BOYACIKÖY’ÜN SOYADI TRAJEDİSİ

Kayseri Kocasinan İlçesi Boyacıköy Mahallesi’nde yaşayan halkın bir bölümünün, soyadları ile başı dertte. Boyacıköy halkından bazı kimselere verilen anlamsız ve lügât dışı soyadlar hâlâ yöre halkının başına dert açmaya devam ediyor.

Soyadı Kanunla beraber 1934 yılında Boyacıköy halkından bazı kimselere verilen anlamsız ve lügât dışı soyadlar hâlâ insanların başına dert açmaya devam ediyor.
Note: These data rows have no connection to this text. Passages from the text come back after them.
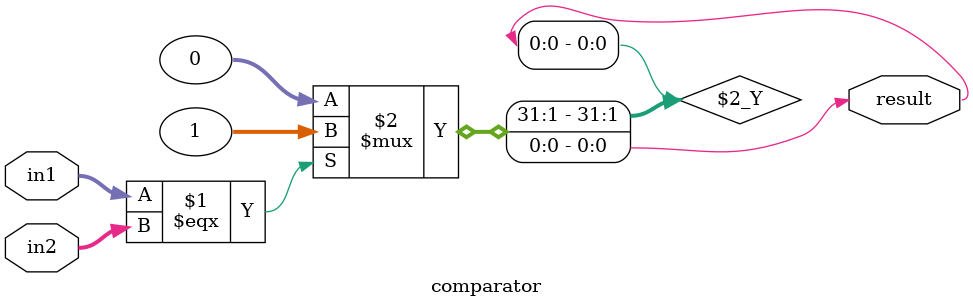
<source format=sv>
module comparator
    #(parameter WIDTH=32)
    (input logic [WIDTH-1:0] in1, in2,
    output logic result);

    assign result = (in1===in2)?1:0;
endmodule

</source>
Özellikle alfabetik olarak ‘T’ harfi ile başlayan ve o günün nüfus memurlarınca zorla verilen anlamsız soyadlar şunlar: Tendik, Tensi, Tım, Tun, Tık, Teğrak, Tenik, Tergek, Tevhim, Tıkansak, Tıkık, Tıkız, Tıbtay, Tınç, Tırman, Tız, Tıdım, Tıgrık, Tıgıs, Tevkur, Tengiz, Tevis, Tiğriğ, Tilev, Yalçı, Dansak, …

“kendi soyadını tercih eden neredeyse yok”
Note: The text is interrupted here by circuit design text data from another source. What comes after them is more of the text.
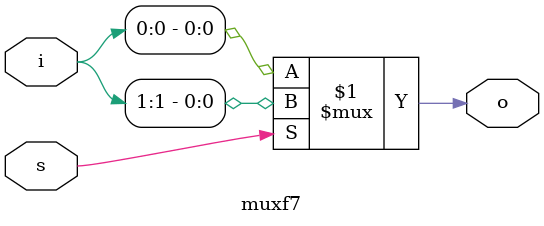
<source format=v>
module muxf7(i, s, o);
input [1:0] i;
input s;
output o;
assign o = s ? i[1] : i[0];
endmodule

</source>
Konuya dikkatleri çeken Boyacıköy Mahallesi Güzelleştirme ve Koruma Derneği Başkanı Osman Gerçek; köylerde bilinçli olarak kendi soyadını tercih edenlerin neredeyse olmadığını söyleyerek; “Bu soyadlar, daha çok devletin görevlendirdiği nüfus memurlarınca takdir edilmişler. Bazen hakaret anlamı içeren soyadlar olduğu gibi bazen de hiçbir anlamı olmayan soyadlar verilmiş insanlara.
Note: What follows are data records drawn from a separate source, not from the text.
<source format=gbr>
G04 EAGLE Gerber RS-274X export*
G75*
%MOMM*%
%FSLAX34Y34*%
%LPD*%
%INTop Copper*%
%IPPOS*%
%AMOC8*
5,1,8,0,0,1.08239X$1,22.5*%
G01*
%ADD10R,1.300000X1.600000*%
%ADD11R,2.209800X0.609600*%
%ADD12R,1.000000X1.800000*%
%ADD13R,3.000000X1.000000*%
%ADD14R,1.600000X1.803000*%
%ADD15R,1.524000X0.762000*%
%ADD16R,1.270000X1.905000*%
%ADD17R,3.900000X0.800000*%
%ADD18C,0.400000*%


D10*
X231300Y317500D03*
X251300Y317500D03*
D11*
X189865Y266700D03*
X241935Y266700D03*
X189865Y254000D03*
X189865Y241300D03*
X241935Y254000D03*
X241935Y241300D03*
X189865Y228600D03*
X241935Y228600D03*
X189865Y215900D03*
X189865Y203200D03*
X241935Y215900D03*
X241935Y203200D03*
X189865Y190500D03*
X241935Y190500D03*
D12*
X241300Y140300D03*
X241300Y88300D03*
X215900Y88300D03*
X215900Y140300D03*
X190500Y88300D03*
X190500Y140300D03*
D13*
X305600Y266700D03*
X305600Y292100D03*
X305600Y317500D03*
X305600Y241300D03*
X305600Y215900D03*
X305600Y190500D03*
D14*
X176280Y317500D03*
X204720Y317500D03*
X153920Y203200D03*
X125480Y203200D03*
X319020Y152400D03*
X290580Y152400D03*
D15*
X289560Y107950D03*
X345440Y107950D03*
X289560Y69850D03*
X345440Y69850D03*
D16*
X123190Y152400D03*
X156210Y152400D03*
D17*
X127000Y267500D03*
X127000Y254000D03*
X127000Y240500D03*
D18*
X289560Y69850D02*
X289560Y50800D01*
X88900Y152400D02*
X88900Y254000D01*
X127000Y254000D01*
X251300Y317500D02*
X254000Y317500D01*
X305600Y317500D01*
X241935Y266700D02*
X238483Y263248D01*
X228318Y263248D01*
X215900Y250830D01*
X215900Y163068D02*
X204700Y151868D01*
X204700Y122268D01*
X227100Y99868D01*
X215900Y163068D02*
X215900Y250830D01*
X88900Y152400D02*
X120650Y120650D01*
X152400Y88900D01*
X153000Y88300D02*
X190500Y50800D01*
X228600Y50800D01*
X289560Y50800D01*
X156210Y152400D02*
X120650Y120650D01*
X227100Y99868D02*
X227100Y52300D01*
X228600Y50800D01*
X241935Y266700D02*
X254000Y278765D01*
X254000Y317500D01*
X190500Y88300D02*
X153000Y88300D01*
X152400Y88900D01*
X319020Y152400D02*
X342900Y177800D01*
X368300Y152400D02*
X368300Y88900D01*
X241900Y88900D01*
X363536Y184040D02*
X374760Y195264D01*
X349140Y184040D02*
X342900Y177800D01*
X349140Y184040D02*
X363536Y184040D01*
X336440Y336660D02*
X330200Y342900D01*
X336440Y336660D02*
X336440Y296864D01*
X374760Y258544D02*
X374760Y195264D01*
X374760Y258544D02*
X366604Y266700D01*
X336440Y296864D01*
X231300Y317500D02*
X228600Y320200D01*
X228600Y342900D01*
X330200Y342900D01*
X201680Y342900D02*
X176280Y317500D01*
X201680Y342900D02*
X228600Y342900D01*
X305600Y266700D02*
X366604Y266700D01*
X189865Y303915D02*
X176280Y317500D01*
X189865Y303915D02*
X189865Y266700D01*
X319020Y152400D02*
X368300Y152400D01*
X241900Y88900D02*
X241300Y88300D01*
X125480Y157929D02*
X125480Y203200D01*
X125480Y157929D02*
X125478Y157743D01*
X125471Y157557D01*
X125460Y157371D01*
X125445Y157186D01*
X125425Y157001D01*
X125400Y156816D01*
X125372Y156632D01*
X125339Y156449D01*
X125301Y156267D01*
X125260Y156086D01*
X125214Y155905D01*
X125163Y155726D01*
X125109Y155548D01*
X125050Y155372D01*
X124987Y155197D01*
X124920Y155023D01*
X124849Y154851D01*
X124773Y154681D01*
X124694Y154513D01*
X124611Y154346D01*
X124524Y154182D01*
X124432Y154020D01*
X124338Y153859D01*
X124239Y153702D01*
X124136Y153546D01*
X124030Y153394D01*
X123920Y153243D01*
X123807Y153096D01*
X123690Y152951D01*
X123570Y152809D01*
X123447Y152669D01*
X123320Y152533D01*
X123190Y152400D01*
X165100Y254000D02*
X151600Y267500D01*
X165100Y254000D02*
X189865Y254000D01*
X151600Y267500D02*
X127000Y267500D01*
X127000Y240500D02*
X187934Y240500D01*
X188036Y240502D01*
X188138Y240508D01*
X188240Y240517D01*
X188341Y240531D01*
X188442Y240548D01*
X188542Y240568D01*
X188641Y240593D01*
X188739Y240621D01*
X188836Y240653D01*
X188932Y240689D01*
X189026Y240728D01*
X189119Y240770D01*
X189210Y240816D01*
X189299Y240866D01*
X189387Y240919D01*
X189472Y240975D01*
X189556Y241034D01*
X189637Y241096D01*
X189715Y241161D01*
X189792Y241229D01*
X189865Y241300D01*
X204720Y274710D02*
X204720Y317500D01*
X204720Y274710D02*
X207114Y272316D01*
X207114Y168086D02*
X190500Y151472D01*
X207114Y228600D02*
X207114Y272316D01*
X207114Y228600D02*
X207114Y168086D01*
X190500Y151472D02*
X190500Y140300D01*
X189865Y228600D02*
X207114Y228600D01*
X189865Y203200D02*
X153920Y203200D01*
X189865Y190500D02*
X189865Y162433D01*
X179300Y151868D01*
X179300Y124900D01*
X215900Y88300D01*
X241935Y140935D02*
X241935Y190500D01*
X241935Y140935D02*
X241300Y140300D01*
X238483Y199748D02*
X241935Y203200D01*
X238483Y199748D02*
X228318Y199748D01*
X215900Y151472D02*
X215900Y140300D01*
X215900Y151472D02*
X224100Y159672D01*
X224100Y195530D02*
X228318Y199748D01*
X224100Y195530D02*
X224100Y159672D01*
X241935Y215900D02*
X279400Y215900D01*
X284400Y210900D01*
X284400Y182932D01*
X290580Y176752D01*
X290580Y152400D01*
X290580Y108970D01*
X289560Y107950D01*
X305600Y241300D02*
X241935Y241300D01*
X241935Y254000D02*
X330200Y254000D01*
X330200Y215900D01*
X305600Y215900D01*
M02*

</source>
Günümüz Türkçesinde kullanılmayan ve hiçbir anlamı da olmayan bu soyadların devlet tarafından niçin ve neden verildiği ile ilgili yaptığımız araştırmalar sonucunda, bu soyadların anlamları ve hangi dilden kaynaklandığı ile ilgili 2010 yılında Türk Dil Kurumu Başkanlığına yazdığımız maille ilgili verilen açıklamada da maalesef tatminkâr bir cevaba ulaşamadık.

Soyadı kanunla ilgili tarihi vesikalar ve olayın tanıkları çerçevesinde yaptığımız araştırmalarda, nüfus memurlarının ellerinde bulunan listelerden ve küçük kitapçıklardan insanlara sırayla soyadlar verdikleri bilgisine ulaştık” dedi.

“Soyadlar halkın başına bela oldu”

Gerçek, Türk Dili Tetkik Cemiyeti adıyla 1932 yılında kurulan Türk Dil Kurumu’nun o yıllarda akademik çevrelere yaptırttığı kelime derleme ve yeni kelimeler ‘uydurma’ ile ilgili çalışmalarında bir kısım lügât çalışmalarına tanık olduklarını kaydederek; “Türkçe’denOsmanlıca’ya Cep Kılavuzu’, ‘Karşılıklar Klavuzu’, ‘Tarama Dergisi’, ‘Divan-ı Lügât-i Türk’ten derlenen öz Türkçe kelimeler, halk tarafından anlamı bilinmese de, hiç kullanılmasa da, listeler halinde neşredilerek, görevli nüfus memurlarının eline verilmiş ve onlarda gittikleri yerlerde, denk gelen sayfadan sıra ile kelimeleri vatandaşa soyad olarak yazmışlar. Bu bahsettiğimiz kelime derleme çalışmalarında hepsinin bir anlam karşılığı olsa da meşhur ve nadir bir kullanımı olmadığı için, çoğunun Türkçe sözlüklerde bir karşılığı bulunmamaktadır.

Soyadların kanunen ‘öztürkçe’ olma zorunluluğu, tüm görevlileri anlamını bilmeseler bile bu fasiküllere ve listelere yöneltmiş, herkes kadere kısmet çıkan soyadına katlanmak zorunda bırakılmıştır.

Boyacıköy Mahallesi’nde verilen bu güncel anlamı bilinmeyen soyadlar, zaman içinde farklı şekillerde resmi işlerde yazılarak halkın başına bela olmuştur. Hukuken uzun uğraşlar sonucu kendilerine verilen bu anlamsız soyadları zaman içinde birçok gücü yeten vatandaş değiştirmiştir” şeklinde açıklamalarda bulundu.